Per quanto riguarda le musiche, nel film vennero escluse alcune canzoni famose quali The BedDead EndOh Great God of PowerI Believe in LoveGoing DownAirMy ConvictionAbie BabyFrank Mills What a Piece of Work is Man mentre altre accorciate (Manchester England), modificate (Walking in Space), o destinate a un altro personaggio. Appositamente per il film fu scritta Somebody to Love. Alle solite audizioni per identificare i volti a cui affidare le parti principali, si aggiunsero quelle per il cast delle voci e in entrambi i casi a Forman venne lasciata carta bianca. Gli esiti non sempre furono fortunati e lo stesso regista cecoslovacco ammise più volte di aver scartato nientemeno che Bruce Springsteen. 

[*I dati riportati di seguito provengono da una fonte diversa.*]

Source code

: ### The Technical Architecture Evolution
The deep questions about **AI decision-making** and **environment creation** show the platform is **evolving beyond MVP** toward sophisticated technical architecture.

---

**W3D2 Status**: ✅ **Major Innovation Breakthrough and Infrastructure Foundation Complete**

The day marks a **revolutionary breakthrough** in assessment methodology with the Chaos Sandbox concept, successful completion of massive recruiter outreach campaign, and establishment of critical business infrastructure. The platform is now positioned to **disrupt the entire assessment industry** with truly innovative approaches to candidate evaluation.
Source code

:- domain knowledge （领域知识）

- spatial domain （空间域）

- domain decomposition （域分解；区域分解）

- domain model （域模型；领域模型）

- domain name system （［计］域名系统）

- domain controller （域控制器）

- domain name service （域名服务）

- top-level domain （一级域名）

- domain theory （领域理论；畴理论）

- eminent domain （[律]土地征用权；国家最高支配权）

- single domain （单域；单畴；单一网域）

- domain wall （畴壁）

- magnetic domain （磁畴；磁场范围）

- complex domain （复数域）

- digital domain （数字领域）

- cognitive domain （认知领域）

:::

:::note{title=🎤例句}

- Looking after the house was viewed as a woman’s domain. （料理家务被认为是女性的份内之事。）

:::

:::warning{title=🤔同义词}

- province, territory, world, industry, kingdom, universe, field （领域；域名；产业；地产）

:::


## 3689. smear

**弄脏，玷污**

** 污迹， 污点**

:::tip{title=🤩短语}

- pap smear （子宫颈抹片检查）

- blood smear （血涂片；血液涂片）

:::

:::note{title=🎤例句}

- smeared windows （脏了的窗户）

Con Hair Forman realizzò un nuovo approfondimento sul tema personale più sentito, quello del conflitto individuale con la società che richiede adattamento e ubbidienza. Il film fu recepito come satira sia sulla dogmatica famiglia statunitense che su tutta la società conservatrice, derisa da hippie disinvolti e in parte infantili. “Ho composto Hair come manifesto della libertà per sé stessa. Ero entusiasta che questo paese (gli Stati Uniti, nda) fosse così libero da riuscire a guardarsi allo specchio e vedere anche il proprio lato oscuro” affermò Forman. Una dichiarazione d’intenti che probabilmente spiega la ragione del successo del film nel paese d’origine del regista: dopo la presentazione ufficiale fuori concorso al Festival di Cannes, la pellicola arrivò anche nella Cecoslovacchia comunista dove la gente aspettava tutta la notte in fila per i biglietti. Per diverse generazioni di cechi Hair divenne un manifesto dell’agognata libertà, ben lontano da quella critica ai giochi di potere statunitensi che era l’interpretazione ufficiale fornita dal regime comunista e che, per ironia del destino, fu l’unico motivo che consentì a questa pellicola del regista fuggitivo di essere proiettata anche nella Cecoslovacchia totalitaria.